Task instructions:
State the number of lines below in which the word "forhold" appears. Nothing else belongs in the answer.

Records for processing:
----------------

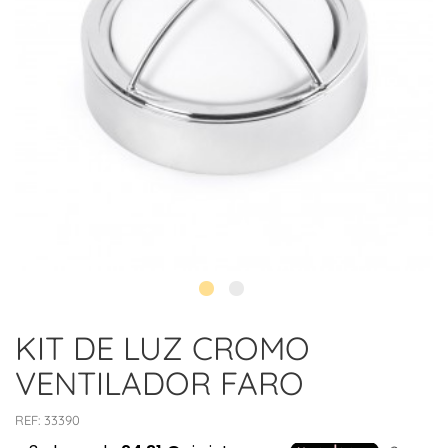
KIT DE LUZ CROMO
VENTILADOR FARO
REF:
33390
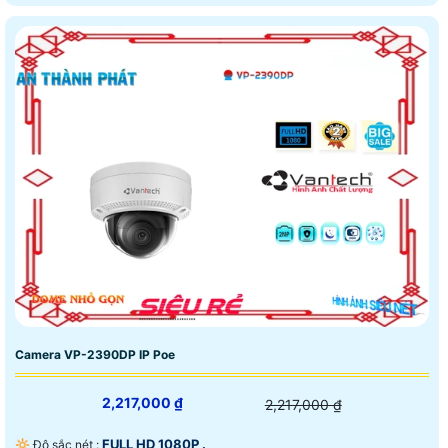
Camera VP-2390DP IP Poe
2,217,000 ₫
2,217,000 ₫
FULL HD 1080P .
🔆 Độ sắc nét :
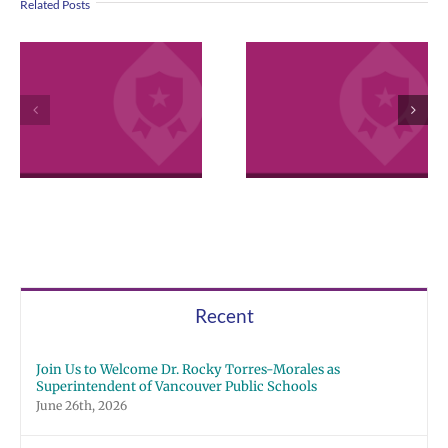
Related Posts
VPS now: 2-5-
April 2026
2026 Español |
Employee
Русский | Fóósu
Excellence
Chuuk
Awards
Recent
Join Us to Welcome Dr. Rocky Torres-Morales as
Superintendent of Vancouver Public Schools
June 26th, 2026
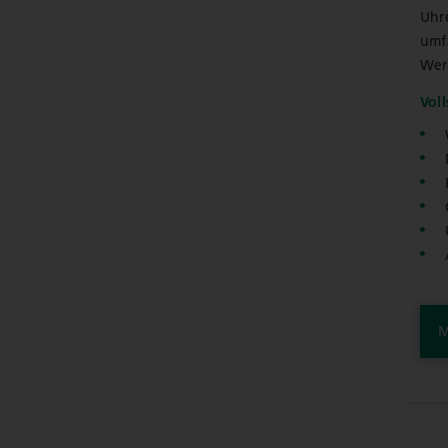
Uhr
umf
Wer
Voll
M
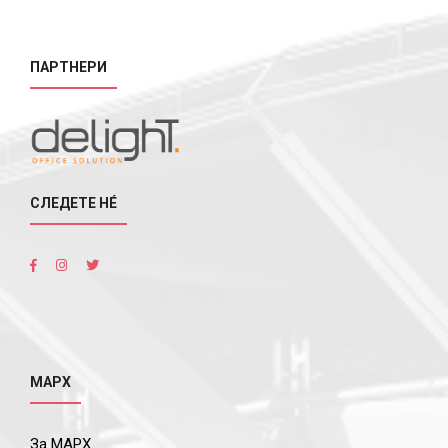
ПАРТНЕРИ
СЛЕДЕТЕ НÉ
МАРХ
За МАРХ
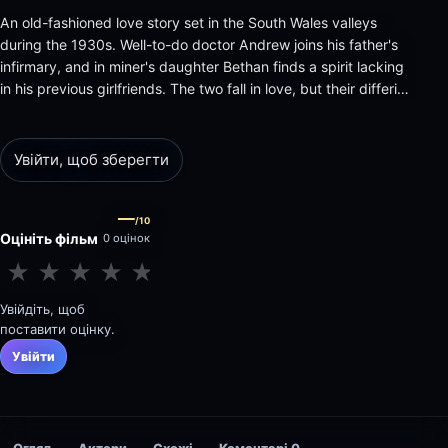
An old-fashioned love story set in the South Wales valleys
during the 1930s. Well-to-do doctor Andrew joins his father's
infirmary, and in miner's daughter Bethan finds a spirit lacking
in his previous girlfriends. The two fall in love, but their differing
backgrounds prove a major sticking point.
Увійти, щоб зберегти
—
/10
Оцініть фільм
0 оцінок
★
★
★
★
★
★
★
★
★
★
Увійдіть, щоб
поставити оцінку.
Увійти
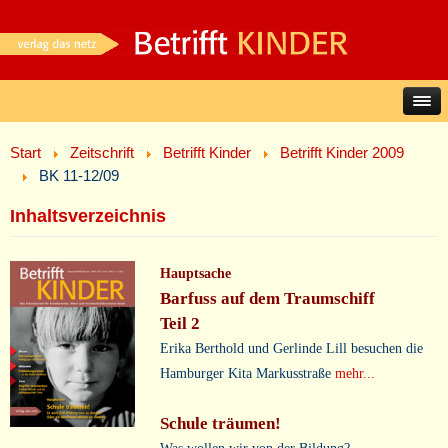
Start
Zeitschrift
Betrifft Kinder
Betrifft Kinder 2009
BK 11-12/09
Inhaltsverzeichnis
Hauptsache
Barfuss auf dem Traumschiff
Teil 2
Erika Berthold und Gerlinde Lill besuchen die
Hamburger Kita Markusstraße
mehr...
Schule träumen!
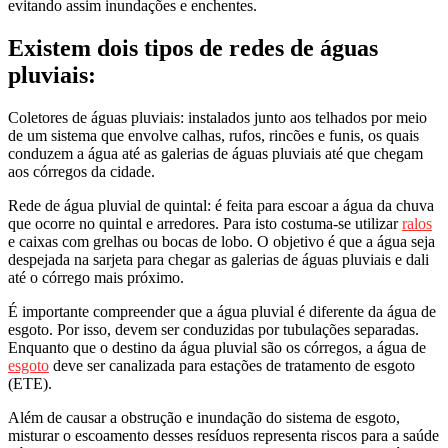
evitando assim inundações e enchentes.
Existem dois tipos de redes de águas
pluviais:
Coletores de águas pluviais: instalados junto aos telhados por meio
de um sistema que envolve calhas, rufos, rincões e funis, os quais
conduzem a água até as galerias de águas pluviais até que chegam
aos córregos da cidade.
Rede de água pluvial de quintal: é feita para escoar a água da chuva
que ocorre no quintal e arredores. Para isto costuma-se utilizar
ralos
e caixas com grelhas ou bocas de lobo. O objetivo é que a água seja
despejada na sarjeta para chegar as galerias de águas pluviais e dali
até o córrego mais próximo.
É importante compreender que a água pluvial é diferente da água de
esgoto. Por isso, devem ser conduzidas por tubulações separadas.
Enquanto que o destino da água pluvial são os córregos, a água de
esgoto
deve ser canalizada para estações de tratamento de esgoto
(ETE).
Além de causar a obstrução e inundação do sistema de esgoto,
misturar o escoamento desses resíduos representa riscos para a saúde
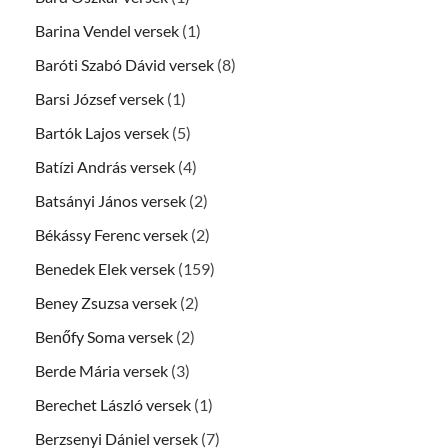
Barina Vendel versek
(1)
Baróti Szabó Dávid versek
(8)
Barsi József versek
(1)
Bartók Lajos versek
(5)
Batízi András versek
(4)
Batsányi János versek
(2)
Békássy Ferenc versek
(2)
Benedek Elek versek
(159)
Beney Zsuzsa versek
(2)
Benőfy Soma versek
(2)
Berde Mária versek
(3)
Berechet László versek
(1)
Berzsenyi Dániel versek
(7)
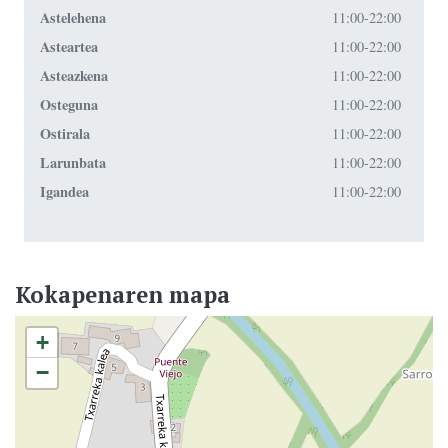
Astelehena
11:00-22:00
Asteartea
11:00-22:00
Asteazkena
11:00-22:00
Osteguna
11:00-22:00
Ostirala
11:00-22:00
Larunbata
11:00-22:00
Igandea
11:00-22:00
Kokapenaren mapa
+
−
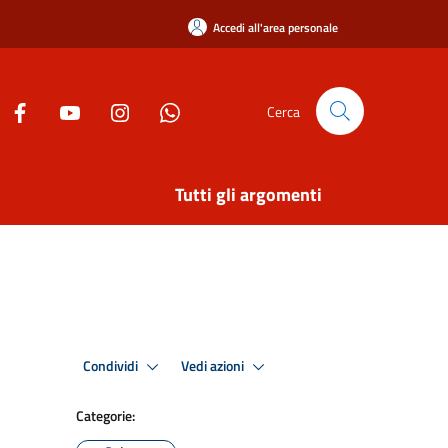
Accedi all'area personale
Cerca
Tutti gli argomenti
Condividi
Vedi azioni
Categorie:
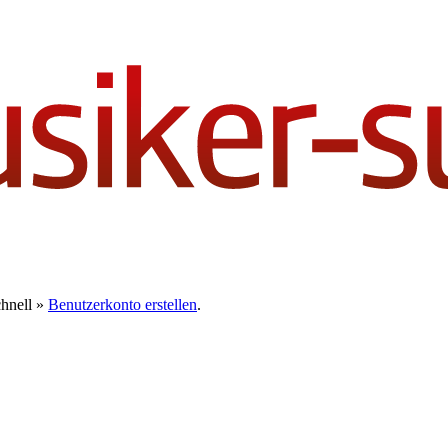
chnell »
Benutzerkonto erstellen
.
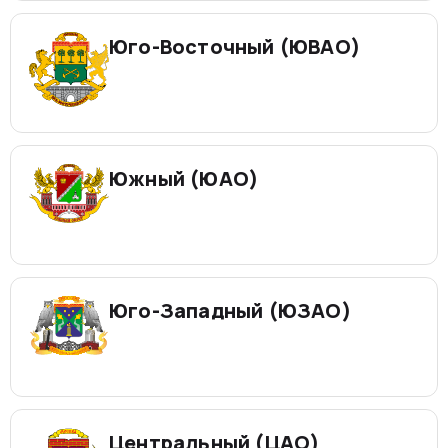
Юго-Восточный (ЮВАО)
Южный (ЮАО)
Юго-Западный (ЮЗАО)
Центральный (ЦАО)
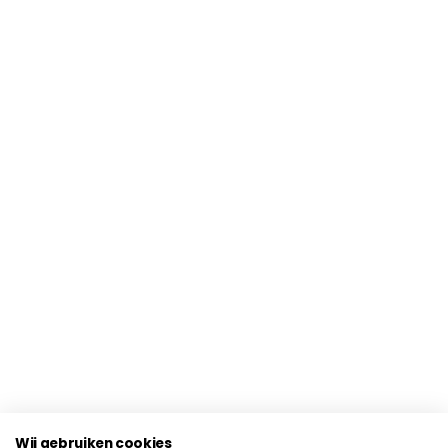
Wij gebruiken cookies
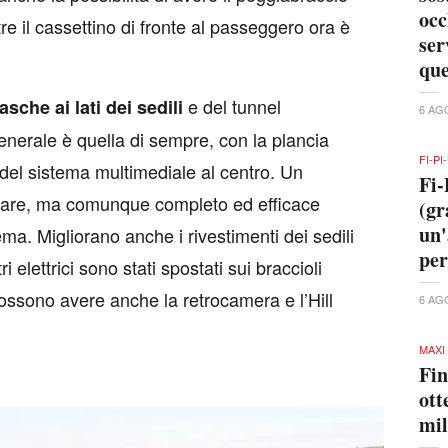
occ
tre il cassettino di fronte al passeggero ora è
ser
que
e del tunnel
asche ai lati dei sedili
6 AG
enerale è quella di sempre, con la plancia
FI-P
y del sistema multimediale al centro. Un
Fi-
lare, ma comunque completo ed efficace
(gr
un'
ma. Migliorano anche i rivestimenti dei sedili
per
 elettrici sono stati spostati sui braccioli
 possono avere anche la retrocamera e l’Hill
6 AG
MAXI
Fin
ott
mil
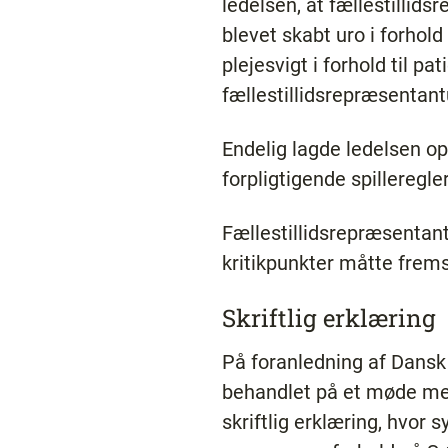
ledelsen, at fællestillid
blevet skabt uro i forhold
plejesvigt i forhold til p
fællestillidsrepræsentantu
Endelig lagde ledelsen op
forpligtigende spilleregl
Fællestillidsrepræsentan
kritikpunkter måtte frems
Skriftlig erklæring
På foranledning af Dansk
behandlet på et møde me
skriftlig erklæring, hvor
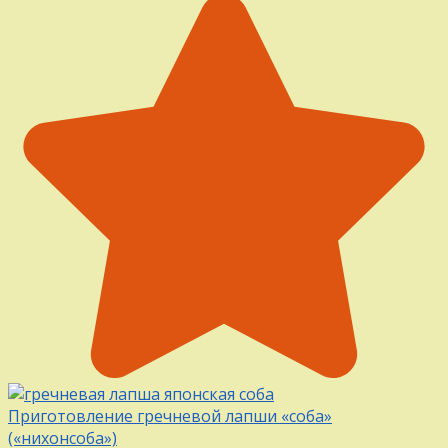
Приготовление гречневой лапши «соба»
(«нихонсоба»)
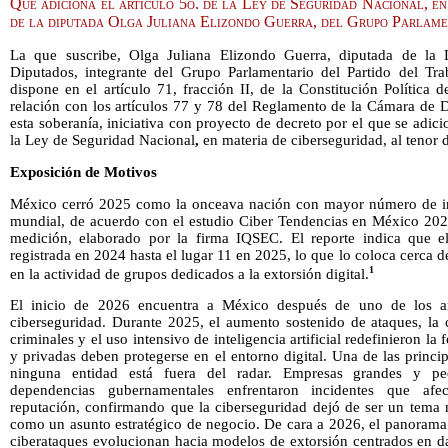
Que adiciona el artículo 5o. de la Ley de Seguridad Nacional, en
de la diputada Olga Juliana Elizondo Guerra, del Grupo Parlame
La que suscribe, Olga Juliana Elizondo Guerra, diputada de la
Diputados, integrante del Grupo Parlamentario del Partido del Tr
dispone en el artículo 71, fracción II, de la Constitución Política
relación con los artículos 77 y 78 del Reglamento de la Cámara de 
esta soberanía, iniciativa con proyecto de decreto por el que se adic
la Ley de Seguridad Nacional
,
en materia de ciberseguridad, al tenor d
Exposición de Motivos
México cerró 2025 como la onceava nación con mayor número de int
mundial, de acuerdo con el estudio Ciber Tendencias en México 20
medición, elaborado por la firma IQSEC. El reporte indica que e
registrada en 2024 hasta el lugar 11 en 2025, lo que lo coloca cerca 
1
en la actividad de grupos dedicados a la extorsión digital.
El inicio de 2026 encuentra a México después de uno de los a
ciberseguridad. Durante 2025, el aumento sostenido de ataques, la cr
criminales y el uso intensivo de inteligencia artificial redefinieron l
y privadas deben protegerse en el entorno digital. Una de las princ
ninguna entidad está fuera del radar. Empresas grandes y peq
dependencias gubernamentales enfrentaron incidentes que afec
reputación, confirmando que la ciberseguridad dejó de ser un tema 
como un asunto estratégico de negocio. De cara a 2026, el panorama 
ciberataques evolucionan hacia modelos de extorsión centrados en d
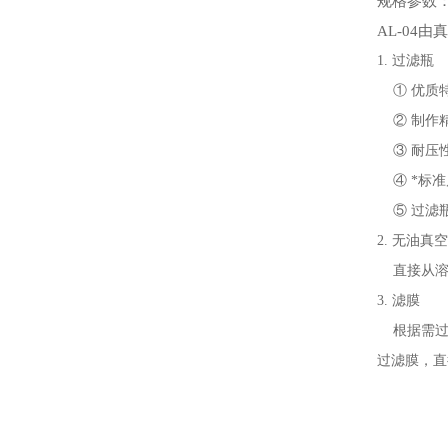
规格参数
AL-04由
1. 过滤瓶
① 优质特
② 制作精
③ 耐压性
④ *标准
⑤ 过滤瓶
2. 无油真
直接从溶
3. 滤膜
根据需过
过滤膜，直径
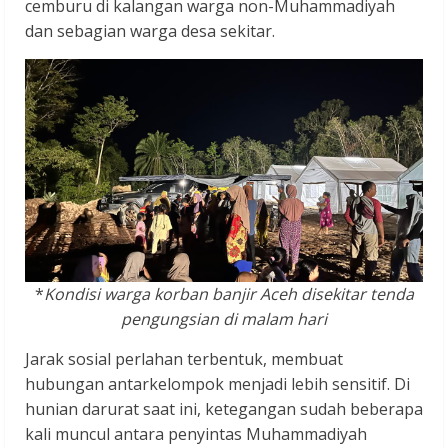
cemburu di kalangan warga non-Muhammadiyah
dan sebagian warga desa sekitar.
*
Kondisi warga korban banjir Aceh disekitar tenda
pengungsian di malam hari
Jarak sosial perlahan terbentuk, membuat
hubungan antarkelompok menjadi lebih sensitif. Di
hunian darurat saat ini, ketegangan sudah beberapa
kali muncul antara penyintas Muhammadiyah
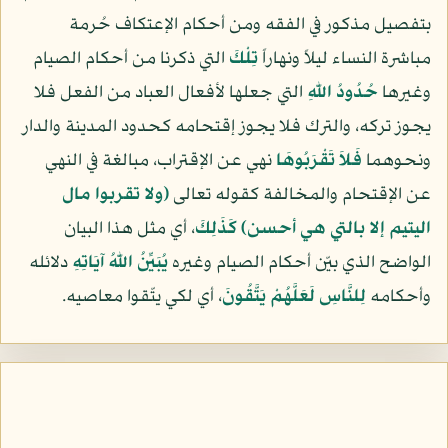
بتفصيل مذكور في الفقه ومن أحكام الإعتكاف حُرمة
مباشرة النساء ليلاً ونهاراً
تِلْكَ
التي ذكرنا من أحكام الصيام
وغيرها
حُدُودُ اللّهِ
التي جعلها لأفعال العباد من الفعل فلا
يجوز تركه، والترك فلا يجوز إقتحامه كحدود المدينة والدار
ونحوهما
فَلاَ تَقْرَبُوهَا
نهي عن الإقتراب، مبالغة في النهي
عن الإقتحام والمخالفة كقوله تعالى
(ولا تقربوا مال
اليتيم إلا بالتي هي أحسن)
كَذَلِكَ
، أي مثل هذا البيان
الواضح الذي بيّن أحكام الصيام وغيره
يُبَيِّنُ اللّهُ آيَاتِهِ
دلائله
وأحكامه
لِلنَّاسِ لَعَلَّهُمْ يَتَّقُونَ
، أي لكي يتّقوا معاصيه.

----------------

Your solution:
2